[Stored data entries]
####################
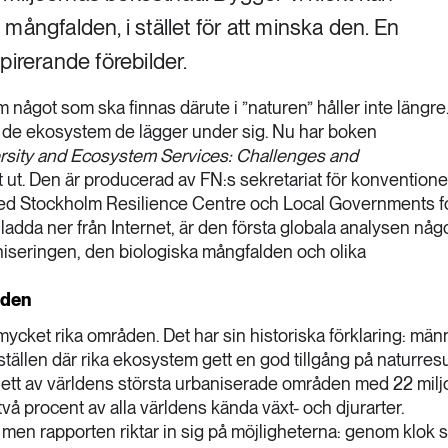
mångfalden, i stället för att minska den. En
pirerande förebilder.
 något som ska finnas därute i ”naturen” håller inte längre
r de ekosystem de lägger under sig. Nu har boken
ersity and Ecosystem Services: Challenges and
ut. Den är producerad av FN:s sekretariat för konvention
med Stockholm Resilience Centre och Local Governments f
t ladda ner från Internet, är den första globala analysen nå
niseringen, den biologiska mångfalden och olika
åden
t mycket rika områden. Det har sin historiska förklaring: män
ställen där rika ekosystem gett en god tillgång på naturresu
ett av världens största urbaniserade områden med 22 milj
två procent av alla världens kända växt- och djurarter.
en rapporten riktar in sig på möjligheterna: genom klok s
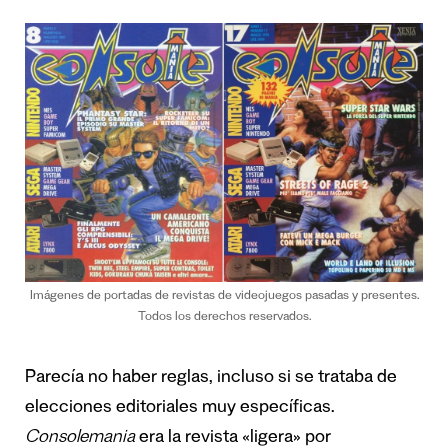
Imágenes de portadas de revistas de videojuegos pasadas y presentes.
Todos los derechos reservados.
Parecía no haber reglas, incluso si se trataba de
elecciones editoriales muy específicas.
Consolemania
era la revista «ligera» por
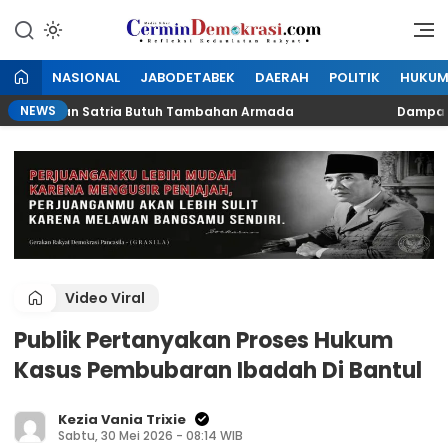
Lewati
ke
Refleksi Kedaulatan Rakyat
CerminDemokrasi.com
konten
NASIONAL
JABODETABEK
DAERAH
POLITIK
HUKU
NEWS
 LH Medan Satria Butuh Tambahan Armada
Dampak Kali
Video Viral
Publik Pertanyakan Proses Hukum
Kasus Pembubaran Ibadah Di Bantul
Kezia Vania Trixie
Sabtu, 30 Mei 2026 - 08:14 WIB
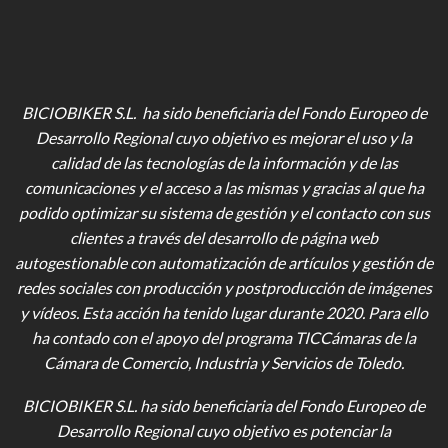
BICIOBIKER S.L. ha sido beneficiaria del Fondo Europeo de
Desarrollo Regional cuyo objetivo es mejorar el uso y la
calidad de las tecnologías de la información y de las
comunicaciones y el acceso a las mismas y gracias al que ha
podido optimizar su sistema de gestión y el contacto con sus
clientes a través del desarrollo de página web
autogestionable con automatización de artículos y gestión de
redes sociales con producción y postproducción de imágenes
y vídeos
. Esta acción ha tenido lugar durante 2020. Para ello
ha contado con el apoyo del programa TICCámaras de la
Cámara de Comercio, Industria y Servicios de Toledo.
BICIOBIKER S.L.
ha sido beneficiaria del Fondo Europeo de
Desarrollo Regional cuyo objetivo es potenciar la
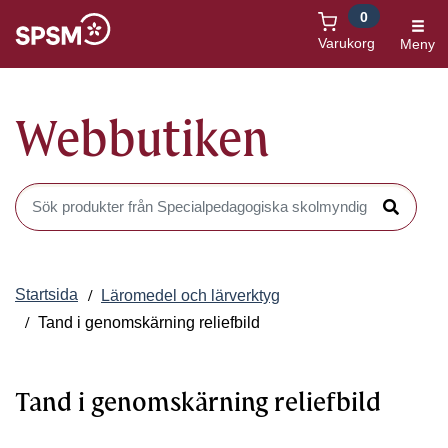
0
Öppnas i nytt fönster
Varukorg
Meny
Webbutiken
Sök produkter i Webbutiken
Sök
Startsida
Läromedel och lärverktyg
Tand i genomskärning reliefbild
Tand i genomskärning reliefbild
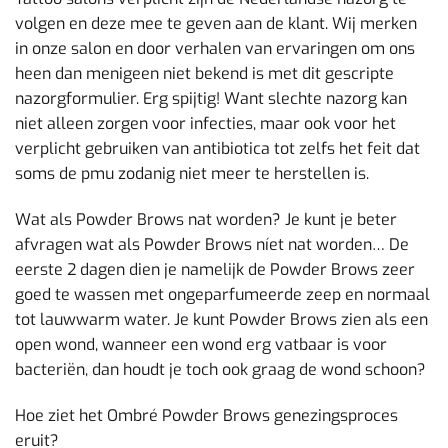
volgen en deze mee te geven aan de klant. Wij merken
in onze salon en door verhalen van ervaringen om ons
heen dan menigeen niet bekend is met dit gescripte
nazorgformulier. Erg spijtig! Want slechte nazorg kan
niet alleen zorgen voor infecties, maar ook voor het
verplicht gebruiken van antibiotica tot zelfs het feit dat
soms de pmu zodanig niet meer te herstellen is.
Wat als Powder Brows nat worden? Je kunt je beter
afvragen wat als Powder Brows níet nat worden… De
eerste 2 dagen dien je namelijk de Powder Brows zeer
goed te wassen met ongeparfumeerde zeep en normaal
tot lauwwarm water. Je kunt Powder Brows zien als een
open wond, wanneer een wond erg vatbaar is voor
bacteriën, dan houdt je toch ook graag de wond schoon?
Hoe ziet het Ombré Powder Brows genezingsproces
eruit?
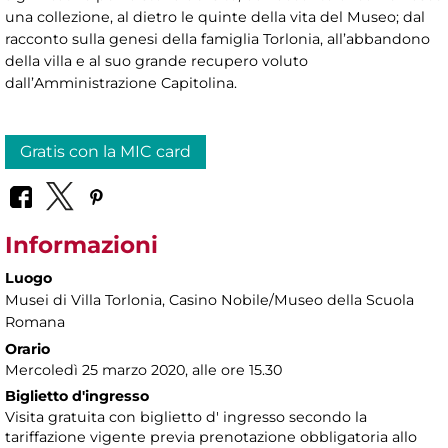
una collezione, al dietro le quinte della vita del Museo; dal
racconto sulla genesi della famiglia Torlonia, all’abbandono
della villa e al suo grande recupero voluto
dall’Amministrazione Capitolina.
Gratis con la MIC card
Informazioni
Luogo
Musei di Villa Torlonia
, Casino Nobile/Museo della Scuola
Romana
Orario
Mercoledì 25 marzo 2020, alle ore 15.30
Biglietto d'ingresso
Visita gratuita con biglietto d' ingresso secondo la
tariffazione vigente previa prenotazione obbligatoria allo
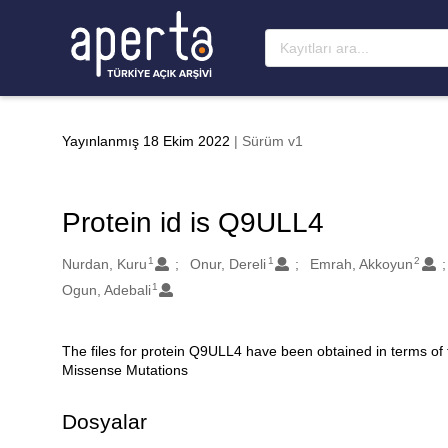
Ana sayfaya geç
Yayınlanmış 18 Ekim 2022
| Sürüm v1
Protein id is Q9ULL4
1
1
2
Oluşturanlar
Nurdan, Kuru
Onur, Dereli
Emrah, Akkoyun
1
Ogun, Adebali
The files for protein Q9ULL4 have been obtained in terms of
Açıklama
Missense Mutations
Dosyalar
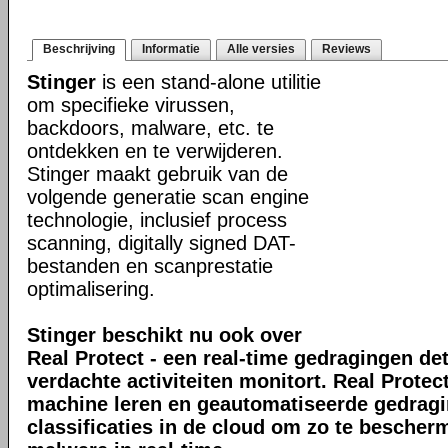
Beschrijving
Informatie
Alle versies
Reviews
Stinger
is een stand-alone utilitie
om specifieke virussen,
backdoors, malware, etc. te
ontdekken en te verwijderen.
Stinger maakt gebruik van de
volgende generatie scan engine
technologie, inclusief process
scanning, digitally signed DAT-
bestanden en scanprestatie
optimalisering.
Stinger beschikt nu ook over
Real Protect - een real-time gedragingen de
verdachte activiteiten monitort. Real Prote
machine leren en geautomatiseerde gedrag
classificaties in de cloud om zo te bescher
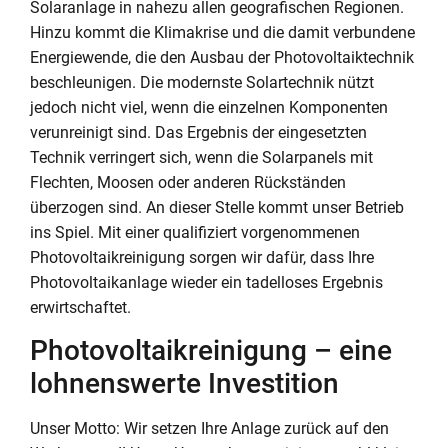
Solaranlage in nahezu allen geografischen Regionen.
Hinzu kommt die Klimakrise und die damit verbundene
Energiewende, die den Ausbau der Photovoltaiktechnik
beschleunigen. Die modernste Solartechnik nützt
jedoch nicht viel, wenn die einzelnen Komponenten
verunreinigt sind. Das Ergebnis der eingesetzten
Technik verringert sich, wenn die Solarpanels mit
Flechten, Moosen oder anderen Rückständen
überzogen sind. An dieser Stelle kommt unser Betrieb
ins Spiel. Mit einer qualifiziert vorgenommenen
Photovoltaikreinigung sorgen wir dafür, dass Ihre
Photovoltaikanlage wieder ein tadelloses Ergebnis
erwirtschaftet.
Photovoltaikreinigung – eine
lohnenswerte Investition
Unser Motto: Wir setzen Ihre Anlage zurück auf den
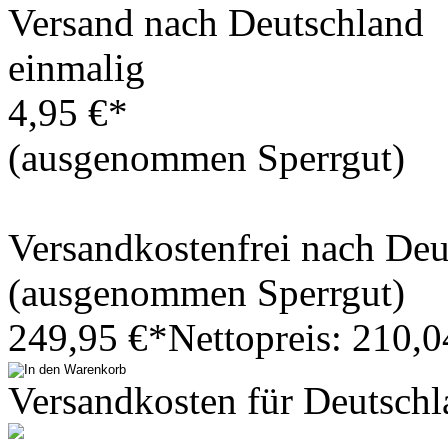
Versand nach Deutschland
einmalig
4,95 €*
(ausgenommen Sperrgut)
Versandkostenfrei nach De
(ausgenommen Sperrgut)
249,95 €*
Nettopreis: 210,0
Versandkosten für Deutschl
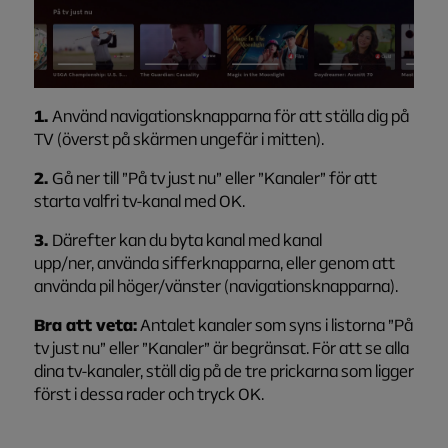
1.
Använd navigationsknapparna för att ställa dig på
TV (överst på skärmen ungefär i mitten).
2.
Gå ner till ”På tv just nu” eller ”Kanaler” för att
starta valfri tv-kanal med OK.
3.
Därefter kan du byta kanal med kanal
upp/ner, använda sifferknapparna, eller genom att
använda pil höger/vänster (navigationsknapparna).
Bra att veta:
Antalet kanaler som syns i listorna ”På
tv just nu” eller ”Kanaler” är begränsat. För att se alla
dina tv-kanaler, ställ dig på de tre prickarna som ligger
först i dessa rader och tryck OK.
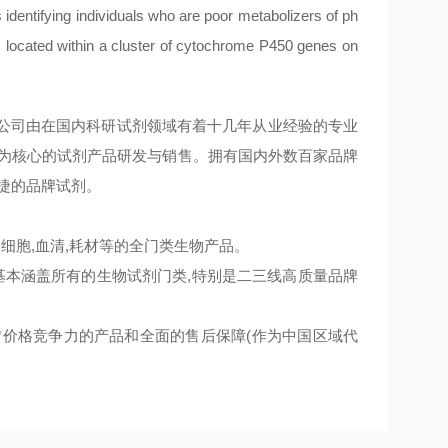
s identifying individuals who are poor metabolizers of ph
s located within a cluster of cytochrome P450 genes on
业,公司由在国内科研试剂领域有着十几年从业经验的专业
品为核心的试剂产品研发与销售。拥有国内外数百家品牌
捷的品牌试剂。
,细胞,血清,耗材等的全门类生物产品。
,基本涵盖所有的生物试剂门类,特别是二三线高质量品牌
*价格竞争力的产品和全面的售后保障(作为中国区域代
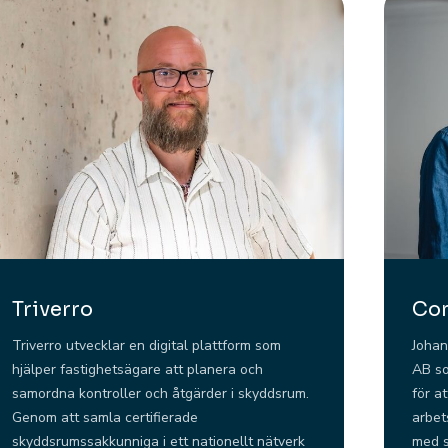
Triverro
Co
Triverro utvecklar en digital plattform som
Johan
hjälper fastighetsägare att planera och
AB so
samordna kontroller och åtgärder i skyddsrum.
för a
Genom att samla certifierade
arbet
skyddsrumssakkunniga i ett nationellt nätverk
med s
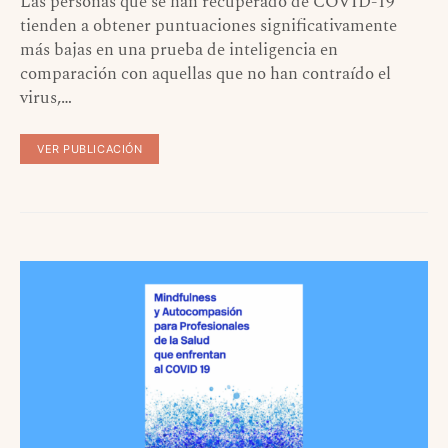
Las personas que se han recuperado de COVID-19
tienden a obtener puntuaciones significativamente
más bajas en una prueba de inteligencia en
comparación con aquellas que no han contraído el
virus,…
VER PUBLICACIÓN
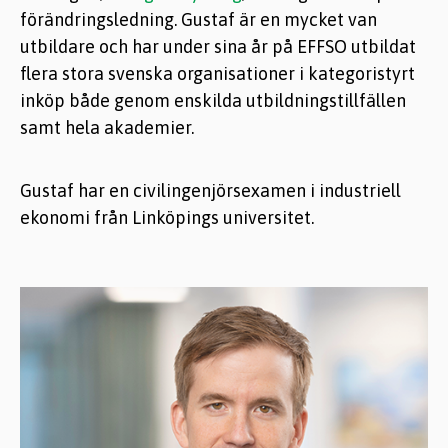
förändringsledning. Gustaf är en mycket van
utbildare och har under sina år på EFFSO utbildat
flera stora svenska organisationer i kategoristyrt
inköp både genom enskilda utbildningstillfällen
samt hela akademier.
Gustaf har en civilingenjörsexamen i industriell
ekonomi från Linköpings universitet.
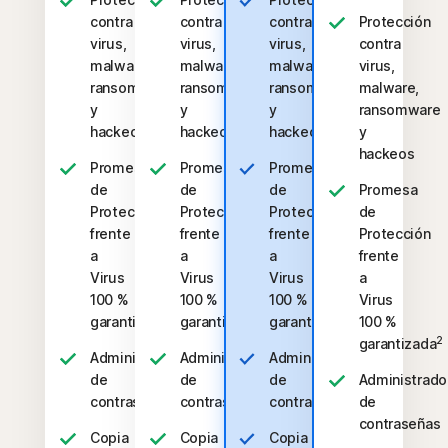
contra
contra
contra
Protección
virus,
virus,
virus,
contra
malware,
malware,
malware,
virus,
ransomware
ransomware
ransomware
malware,
y
y
y
ransomware
hackeos
hackeos
hackeos
y
hackeos
Promesa
Promesa
Promesa
de
de
de
Promesa
Protección
Protección
Protección
de
frente
frente
frente
Protección
a
a
a
frente
Virus
Virus
Virus
a
100 %
100 %
100 %
Virus
2
2
2
garantizada
garantizada
garantizada
100 %
2
garantizada
Administrador
Administrador
Administrador
de
de
de
Administrado
contraseñas
contraseñas
contraseñas
de
contraseñas
Copia
Copia
Copia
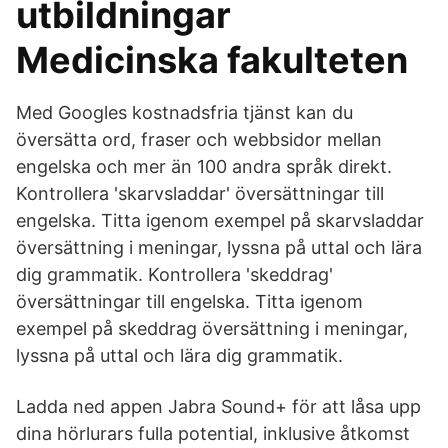
utbildningar
Medicinska fakulteten
Med Googles kostnadsfria tjänst kan du
översätta ord, fraser och webbsidor mellan
engelska och mer än 100 andra språk direkt.
Kontrollera 'skarvsladdar' översättningar till
engelska. Titta igenom exempel på skarvsladdar
översättning i meningar, lyssna på uttal och lära
dig grammatik. Kontrollera 'skeddrag'
översättningar till engelska. Titta igenom
exempel på skeddrag översättning i meningar,
lyssna på uttal och lära dig grammatik.
Ladda ned appen Jabra Sound+ för att låsa upp
dina hörlurars fulla potential, inklusive åtkomst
####################
> _Work task_:
Your answer should consist only of the count of lines in the data that contain "mångfalden".

> _Written answer_:
2